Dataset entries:
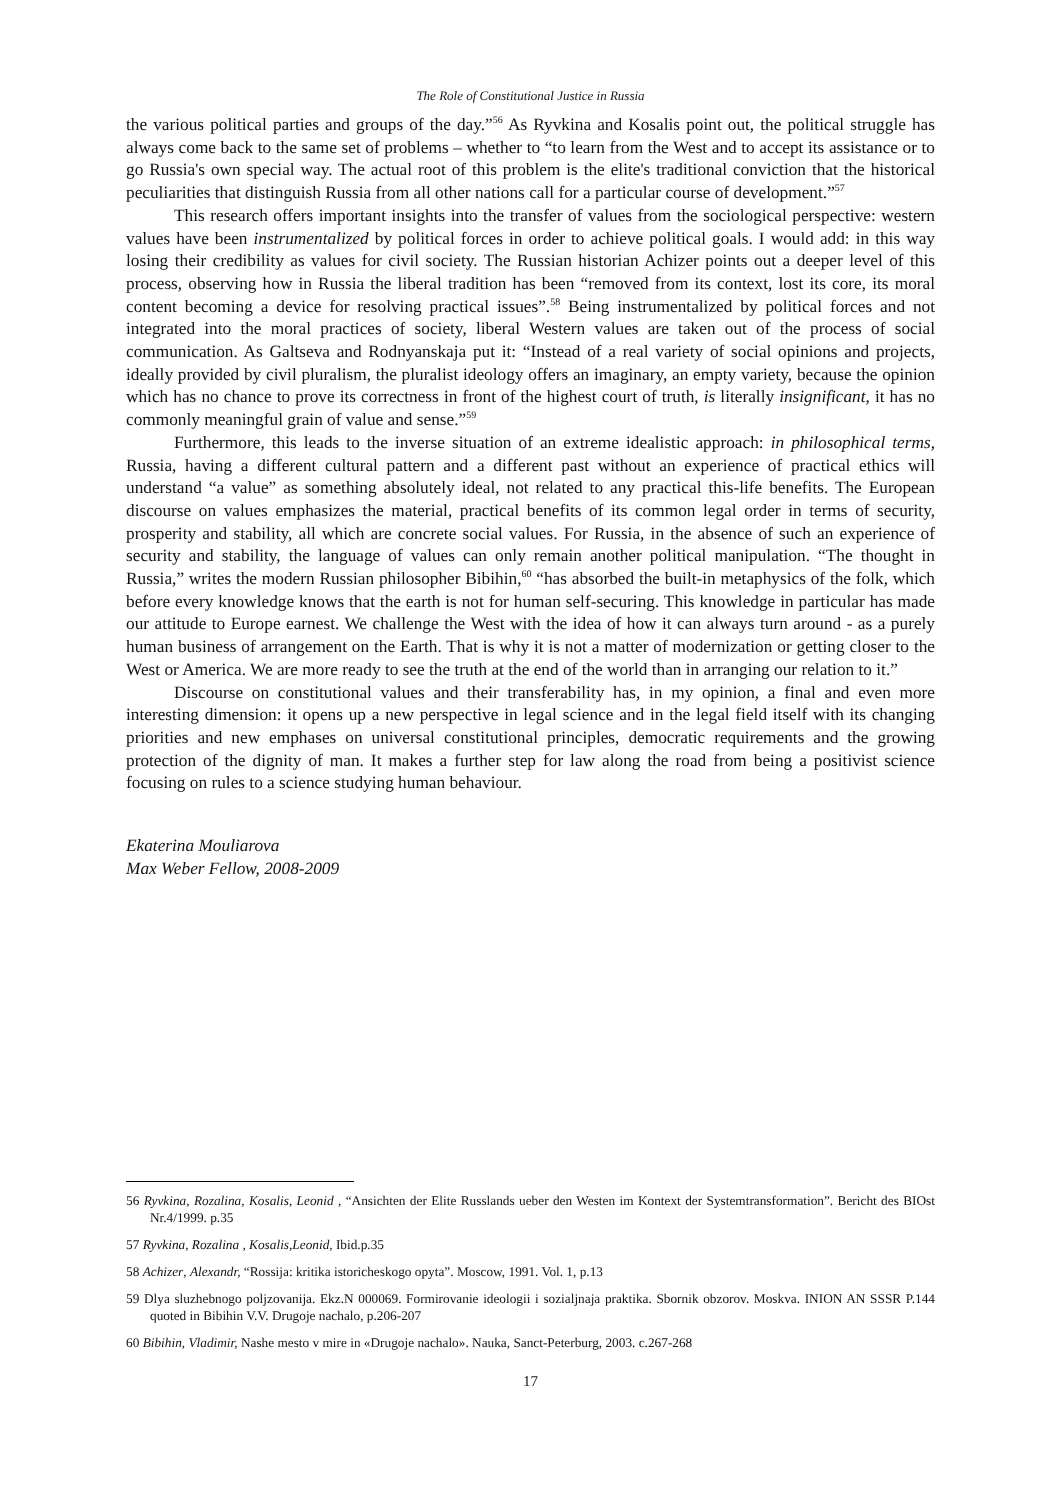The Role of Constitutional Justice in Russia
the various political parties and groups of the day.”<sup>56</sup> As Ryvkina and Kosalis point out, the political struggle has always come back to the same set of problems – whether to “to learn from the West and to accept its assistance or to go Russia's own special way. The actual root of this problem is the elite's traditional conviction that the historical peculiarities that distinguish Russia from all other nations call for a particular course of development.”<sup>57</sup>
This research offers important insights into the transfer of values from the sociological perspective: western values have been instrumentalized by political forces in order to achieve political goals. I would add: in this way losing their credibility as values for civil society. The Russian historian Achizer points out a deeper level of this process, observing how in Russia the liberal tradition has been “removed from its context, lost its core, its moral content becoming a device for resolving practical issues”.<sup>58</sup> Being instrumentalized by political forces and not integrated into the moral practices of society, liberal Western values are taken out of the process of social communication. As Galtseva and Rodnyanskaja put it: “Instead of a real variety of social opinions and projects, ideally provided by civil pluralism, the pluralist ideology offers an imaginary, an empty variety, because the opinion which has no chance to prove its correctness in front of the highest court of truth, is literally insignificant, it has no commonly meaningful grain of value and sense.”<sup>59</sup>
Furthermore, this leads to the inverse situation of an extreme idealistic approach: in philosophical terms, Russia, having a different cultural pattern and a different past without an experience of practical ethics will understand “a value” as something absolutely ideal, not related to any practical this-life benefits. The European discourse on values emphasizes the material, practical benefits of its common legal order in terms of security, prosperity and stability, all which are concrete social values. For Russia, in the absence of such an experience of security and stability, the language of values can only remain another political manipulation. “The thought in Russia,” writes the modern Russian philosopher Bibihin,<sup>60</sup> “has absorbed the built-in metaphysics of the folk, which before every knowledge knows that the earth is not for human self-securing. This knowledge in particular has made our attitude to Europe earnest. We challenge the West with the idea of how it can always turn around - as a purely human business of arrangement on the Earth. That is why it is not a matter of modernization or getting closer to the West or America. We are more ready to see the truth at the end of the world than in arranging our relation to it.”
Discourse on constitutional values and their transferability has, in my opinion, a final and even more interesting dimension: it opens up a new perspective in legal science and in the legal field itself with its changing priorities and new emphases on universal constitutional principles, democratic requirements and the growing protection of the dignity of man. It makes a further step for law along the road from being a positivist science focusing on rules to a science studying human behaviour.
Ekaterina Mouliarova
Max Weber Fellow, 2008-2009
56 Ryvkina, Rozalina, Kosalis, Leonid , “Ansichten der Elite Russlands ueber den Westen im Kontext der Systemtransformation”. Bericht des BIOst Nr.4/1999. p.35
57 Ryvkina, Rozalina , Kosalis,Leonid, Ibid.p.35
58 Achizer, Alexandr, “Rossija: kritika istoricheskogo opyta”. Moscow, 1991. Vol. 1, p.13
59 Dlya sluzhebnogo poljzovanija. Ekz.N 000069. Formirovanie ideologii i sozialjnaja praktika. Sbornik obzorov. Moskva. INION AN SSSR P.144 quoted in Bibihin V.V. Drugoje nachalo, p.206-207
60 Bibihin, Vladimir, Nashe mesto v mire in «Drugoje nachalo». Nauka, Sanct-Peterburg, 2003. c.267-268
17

==

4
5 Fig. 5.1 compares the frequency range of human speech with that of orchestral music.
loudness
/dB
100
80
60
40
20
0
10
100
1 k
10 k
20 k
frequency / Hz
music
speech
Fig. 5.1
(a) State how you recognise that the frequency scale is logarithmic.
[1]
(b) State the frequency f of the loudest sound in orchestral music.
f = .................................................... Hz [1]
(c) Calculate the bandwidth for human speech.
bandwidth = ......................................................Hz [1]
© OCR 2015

* [YOUR GOAL]
In the data above, start at the line holding "The Role of Constitutional Justice in Russia" and stop after the line holding "This research offers"; write out those lines exactly, without pictures.

* [WRITTEN ANSWER]
The Role of Constitutional Justice in Russia
the various political parties and groups of the day.”<sup>56</sup> As Ryvkina and Kosalis point out, the political struggle has always come back to the same set of problems – whether to “to learn from the West and to accept its assistance or to go Russia's own special way. The actual root of this problem is the elite's traditional conviction that the historical peculiarities that distinguish Russia from all other nations call for a particular course of development.”<sup>57</sup>
This research offers important insights into the transfer of values from the sociological perspective: western values have been instrumentalized by political forces in order to achieve political goals. I would add: in this way losing their credibility as values for civil society. The Russian historian Achizer points out a deeper level of this process, observing how in Russia the liberal tradition has been “removed from its context, lost its core, its moral content becoming a device for resolving practical issues”.<sup>58</sup> Being instrumentalized by political forces and not integrated into the moral practices of society, liberal Western values are taken out of the process of social communication. As Galtseva and Rodnyanskaja put it: “Instead of a real variety of social opinions and projects, ideally provided by civil pluralism, the pluralist ideology offers an imaginary, an empty variety, because the opinion which has no chance to prove its correctness in front of the highest court of truth, is literally insignificant, it has no commonly meaningful grain of value and sense.”<sup>59</sup>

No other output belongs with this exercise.